DIRECTIONS FOR THIS TASK.
Where a line of the records contains the word "pixel", show that line.

***** SUPPLIED MATERIAL

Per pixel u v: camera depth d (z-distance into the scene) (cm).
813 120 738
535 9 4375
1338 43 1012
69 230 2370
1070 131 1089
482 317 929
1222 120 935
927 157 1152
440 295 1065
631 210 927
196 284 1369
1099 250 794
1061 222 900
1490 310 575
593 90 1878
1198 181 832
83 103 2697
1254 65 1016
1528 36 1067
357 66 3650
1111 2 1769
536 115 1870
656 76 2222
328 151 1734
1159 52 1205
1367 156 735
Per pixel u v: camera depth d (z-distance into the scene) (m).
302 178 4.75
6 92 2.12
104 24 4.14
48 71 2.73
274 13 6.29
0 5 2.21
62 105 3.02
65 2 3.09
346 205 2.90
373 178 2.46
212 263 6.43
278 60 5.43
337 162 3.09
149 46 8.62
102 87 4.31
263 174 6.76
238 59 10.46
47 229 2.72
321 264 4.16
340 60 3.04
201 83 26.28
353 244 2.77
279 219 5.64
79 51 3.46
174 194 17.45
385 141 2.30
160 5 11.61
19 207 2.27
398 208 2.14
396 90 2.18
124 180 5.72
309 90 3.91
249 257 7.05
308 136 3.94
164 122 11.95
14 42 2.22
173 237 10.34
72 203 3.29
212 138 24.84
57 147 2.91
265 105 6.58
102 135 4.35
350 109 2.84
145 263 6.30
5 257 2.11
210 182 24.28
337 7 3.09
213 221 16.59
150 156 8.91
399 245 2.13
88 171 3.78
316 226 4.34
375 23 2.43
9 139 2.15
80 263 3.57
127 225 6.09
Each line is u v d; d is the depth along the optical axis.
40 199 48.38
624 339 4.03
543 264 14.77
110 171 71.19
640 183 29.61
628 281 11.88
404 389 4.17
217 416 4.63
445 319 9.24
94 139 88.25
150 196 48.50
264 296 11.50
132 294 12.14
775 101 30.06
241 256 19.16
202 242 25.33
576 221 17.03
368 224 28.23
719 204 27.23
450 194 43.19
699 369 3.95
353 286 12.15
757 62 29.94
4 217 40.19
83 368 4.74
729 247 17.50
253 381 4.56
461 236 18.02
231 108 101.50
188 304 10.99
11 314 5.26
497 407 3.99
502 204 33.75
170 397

**********
***** SUPPLIED MATERIAL

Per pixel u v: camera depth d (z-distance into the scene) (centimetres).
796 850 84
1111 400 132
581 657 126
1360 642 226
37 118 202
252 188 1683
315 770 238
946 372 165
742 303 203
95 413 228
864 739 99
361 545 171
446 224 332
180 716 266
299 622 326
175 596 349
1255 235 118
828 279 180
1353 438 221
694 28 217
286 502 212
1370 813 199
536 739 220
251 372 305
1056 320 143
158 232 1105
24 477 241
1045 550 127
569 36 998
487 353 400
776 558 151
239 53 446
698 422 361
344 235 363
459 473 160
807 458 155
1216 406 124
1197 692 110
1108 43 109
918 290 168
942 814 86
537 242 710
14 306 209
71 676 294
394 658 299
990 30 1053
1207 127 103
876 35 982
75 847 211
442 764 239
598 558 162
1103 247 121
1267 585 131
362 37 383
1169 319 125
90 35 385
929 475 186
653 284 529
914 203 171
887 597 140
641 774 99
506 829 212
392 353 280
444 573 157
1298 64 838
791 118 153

**********

REPLY TO THE EXERCISE.
Per pixel u v: camera depth d (z-distance into the scene) (cm).
Per pixel u v: camera depth d (z-distance into the scene) (m).
Per pixel u v: camera depth d (z-distance into the scene) (centimetres).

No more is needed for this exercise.